== Records for this task ==

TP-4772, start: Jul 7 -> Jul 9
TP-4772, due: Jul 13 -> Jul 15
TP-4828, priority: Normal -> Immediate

===
== Records for this task ==

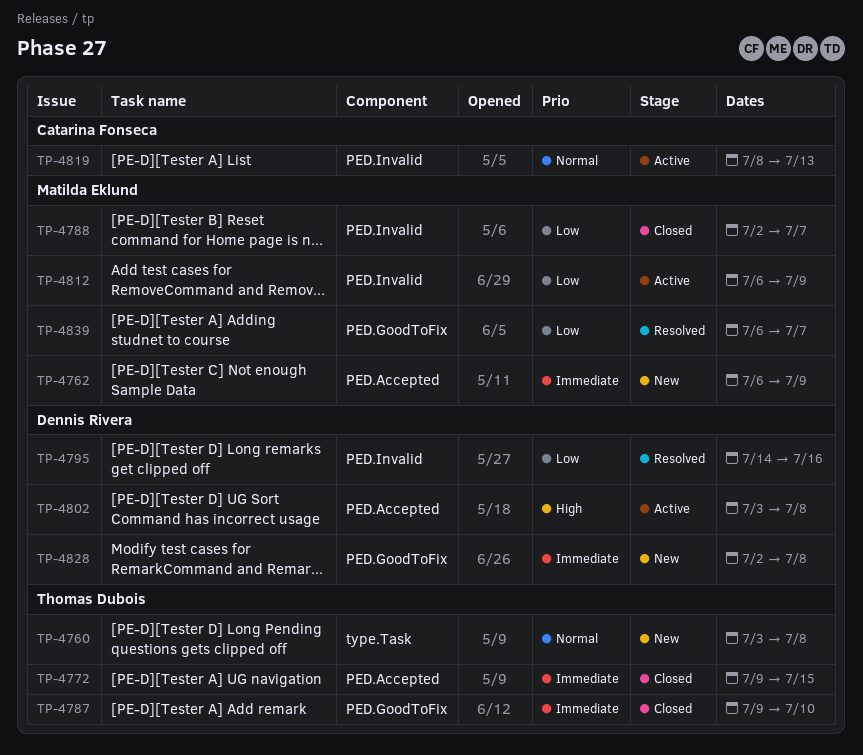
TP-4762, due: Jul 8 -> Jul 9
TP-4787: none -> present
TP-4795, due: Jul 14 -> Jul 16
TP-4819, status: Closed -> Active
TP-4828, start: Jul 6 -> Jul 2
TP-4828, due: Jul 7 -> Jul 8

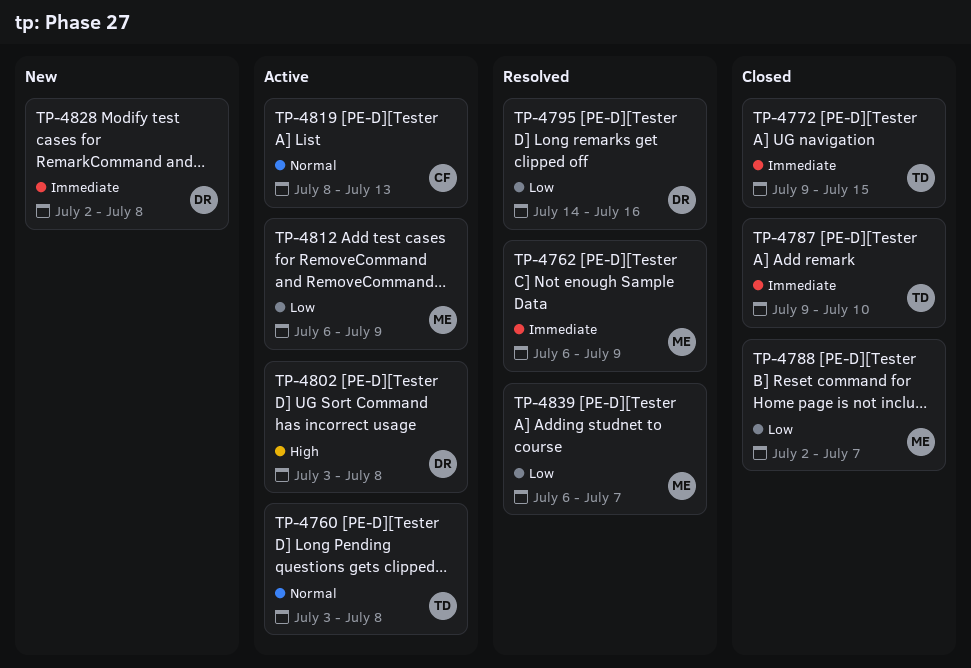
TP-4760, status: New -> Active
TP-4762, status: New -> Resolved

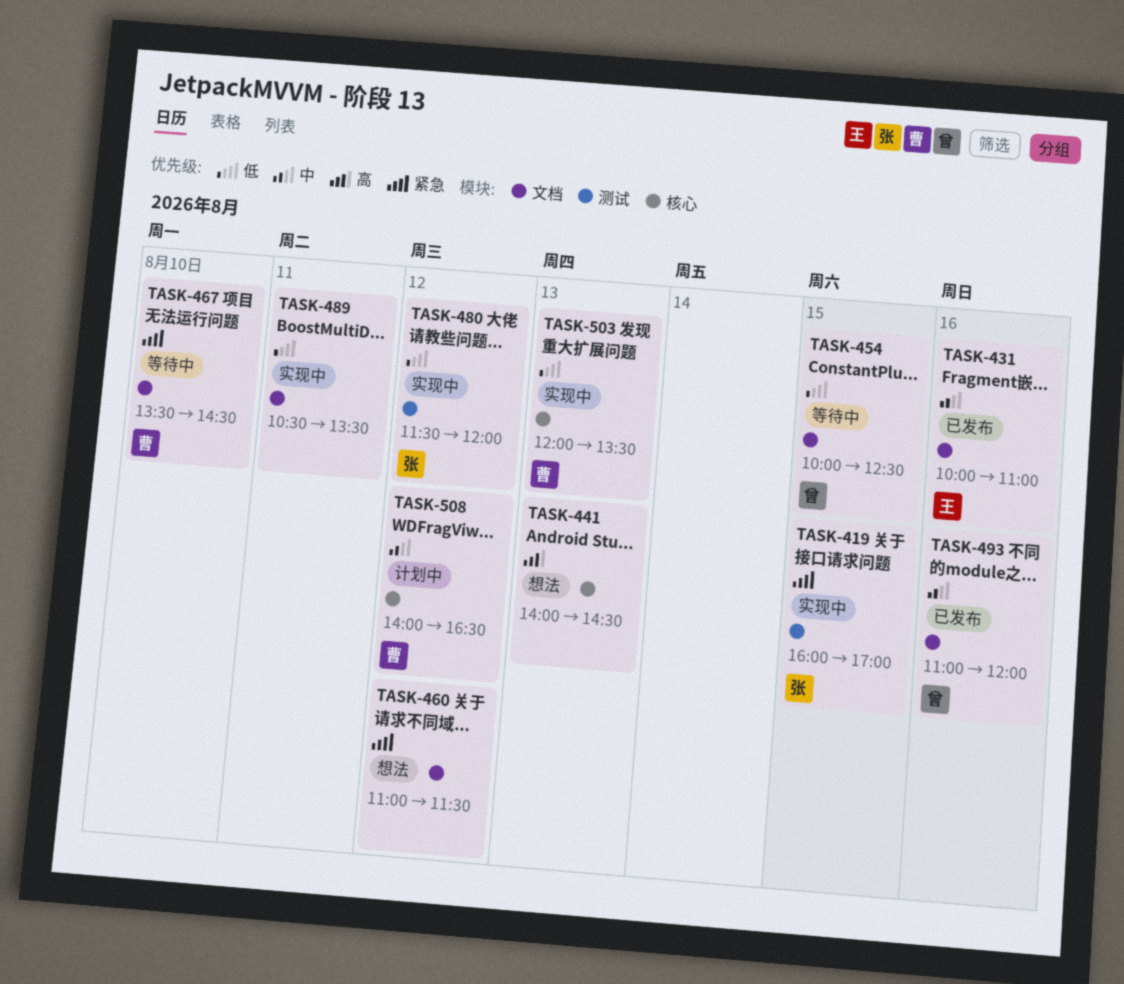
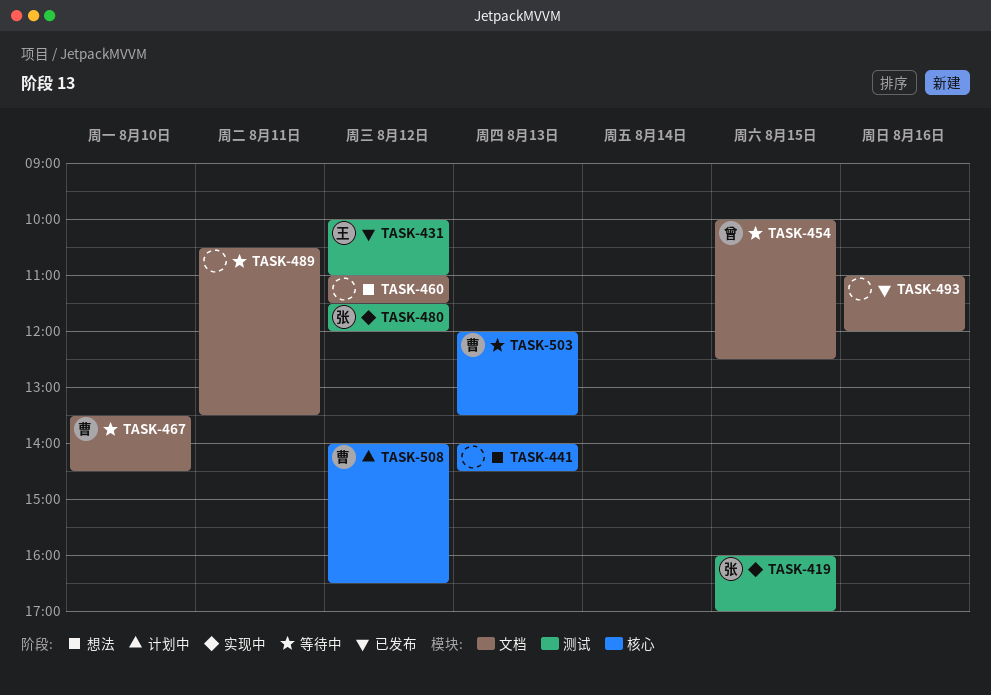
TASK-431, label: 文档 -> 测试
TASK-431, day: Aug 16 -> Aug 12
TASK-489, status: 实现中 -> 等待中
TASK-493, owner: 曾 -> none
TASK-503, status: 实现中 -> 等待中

===

In the listing above, locate the line containing "TP-4772, due: Jul 13 -> Jul 15" and the line containing "TP-4828, priority: Normal -> Immediate". Transcribe those two lines and everything between them, exactly as written.

Solution to this task:
TP-4772, due: Jul 13 -> Jul 15
TP-4828, priority: Normal -> Immediate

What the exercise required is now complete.